## Provided information
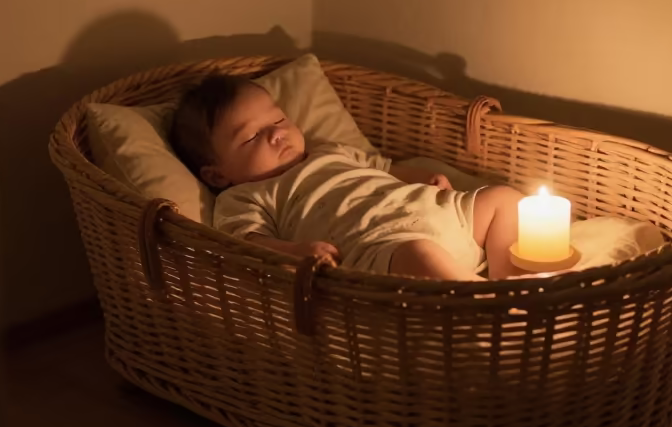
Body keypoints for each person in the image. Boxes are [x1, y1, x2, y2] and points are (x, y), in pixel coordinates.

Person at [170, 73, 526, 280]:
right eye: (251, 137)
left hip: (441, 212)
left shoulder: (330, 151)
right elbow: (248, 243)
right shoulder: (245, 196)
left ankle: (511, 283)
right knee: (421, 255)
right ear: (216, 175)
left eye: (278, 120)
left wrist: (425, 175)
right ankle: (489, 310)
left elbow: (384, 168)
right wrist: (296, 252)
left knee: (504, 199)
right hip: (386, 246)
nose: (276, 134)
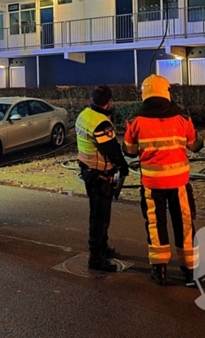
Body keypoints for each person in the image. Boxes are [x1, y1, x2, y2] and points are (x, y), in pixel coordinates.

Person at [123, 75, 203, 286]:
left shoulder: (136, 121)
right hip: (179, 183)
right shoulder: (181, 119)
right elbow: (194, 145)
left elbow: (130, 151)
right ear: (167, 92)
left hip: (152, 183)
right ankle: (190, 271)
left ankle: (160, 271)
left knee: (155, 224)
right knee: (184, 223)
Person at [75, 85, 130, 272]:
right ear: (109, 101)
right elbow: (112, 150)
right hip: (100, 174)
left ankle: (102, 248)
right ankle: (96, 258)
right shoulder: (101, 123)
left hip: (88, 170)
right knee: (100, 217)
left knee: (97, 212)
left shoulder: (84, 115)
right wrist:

## Task to carry out
Nothing but the lines from the start of the records above through the line with "nose: (276, 134)" should be retyped, each exactly as written; leave out all pictures.

## Reply to the exercise
Body keypoints for each person in the image. Boxes are [x1, y1, x2, y2] and points are (x, y), in pixel coordinates.

Person at [170, 73, 526, 280]:
right eye: (251, 137)
left hip: (441, 212)
left shoulder: (330, 151)
right elbow: (248, 243)
right shoulder: (245, 196)
left ankle: (511, 283)
right knee: (421, 255)
right ear: (216, 175)
left eye: (278, 120)
left wrist: (425, 175)
right ankle: (489, 310)
left elbow: (384, 168)
right wrist: (296, 252)
left knee: (504, 199)
right hip: (386, 246)
nose: (276, 134)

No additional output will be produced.